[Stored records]
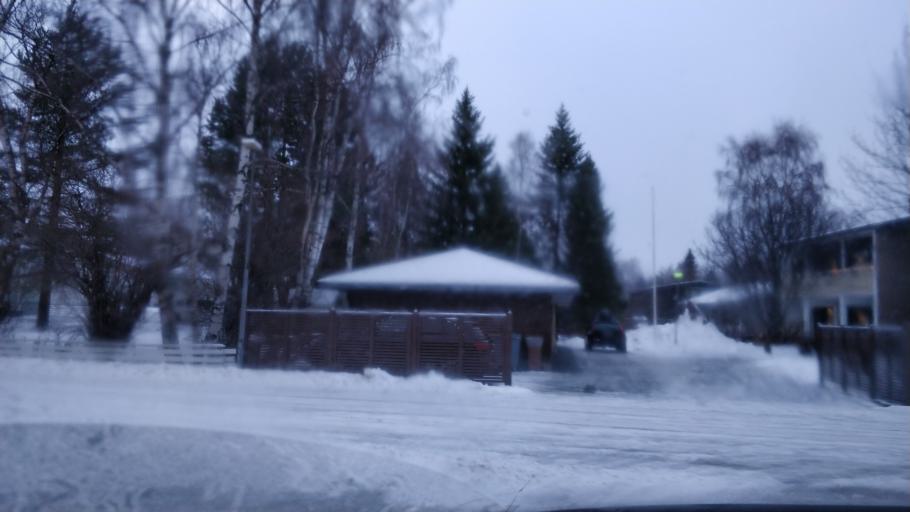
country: FI
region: Lapland
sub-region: Kemi-Tornio
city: Kemi
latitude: 65.7421
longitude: 24.5636
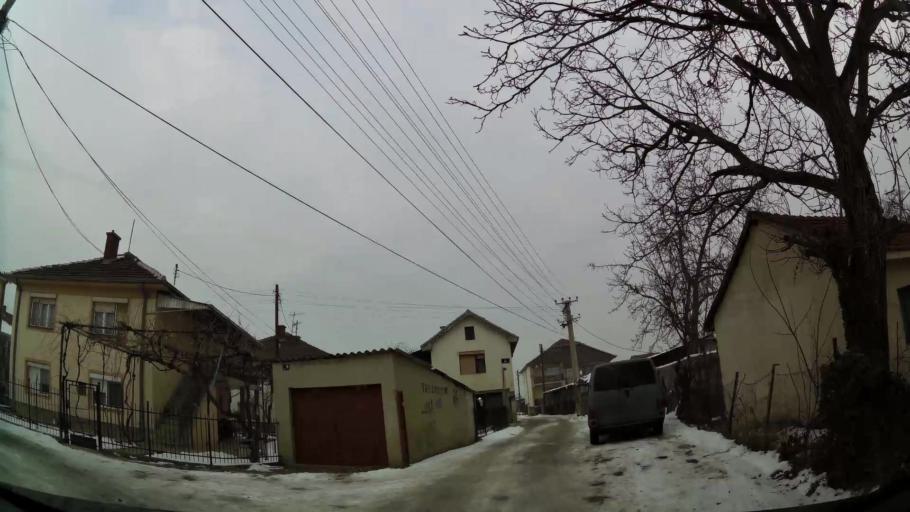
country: MK
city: Kondovo
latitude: 42.0472
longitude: 21.3521
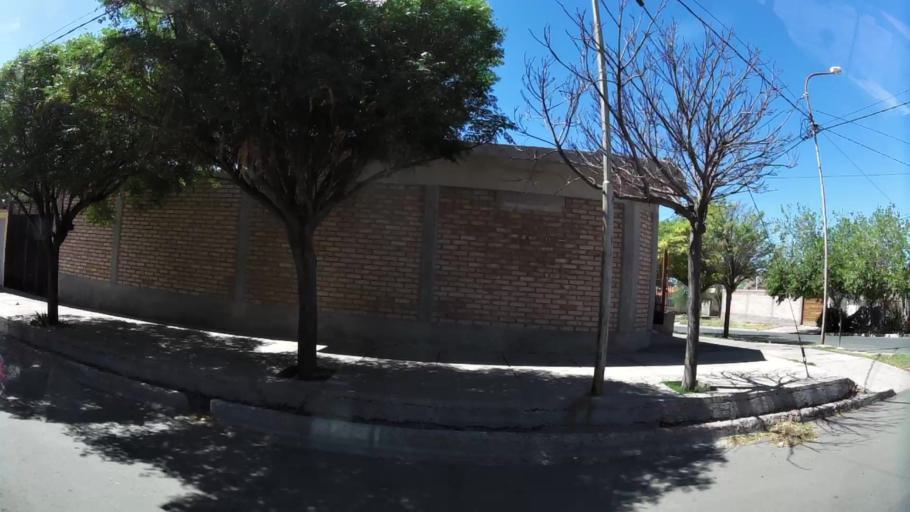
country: AR
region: Mendoza
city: Las Heras
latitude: -32.8456
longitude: -68.8743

Aim
Can you edit the records above so that "city" is replaced by "locality" throughout, with everything else left unchanged? Leave the pictures out of your answer.

Output for this exercise
country: FI
region: Lapland
sub-region: Kemi-Tornio
locality: Kemi
latitude: 65.7421
longitude: 24.5636
country: MK
locality: Kondovo
latitude: 42.0472
longitude: 21.3521
country: AR
region: Mendoza
locality: Las Heras
latitude: -32.8456
longitude: -68.8743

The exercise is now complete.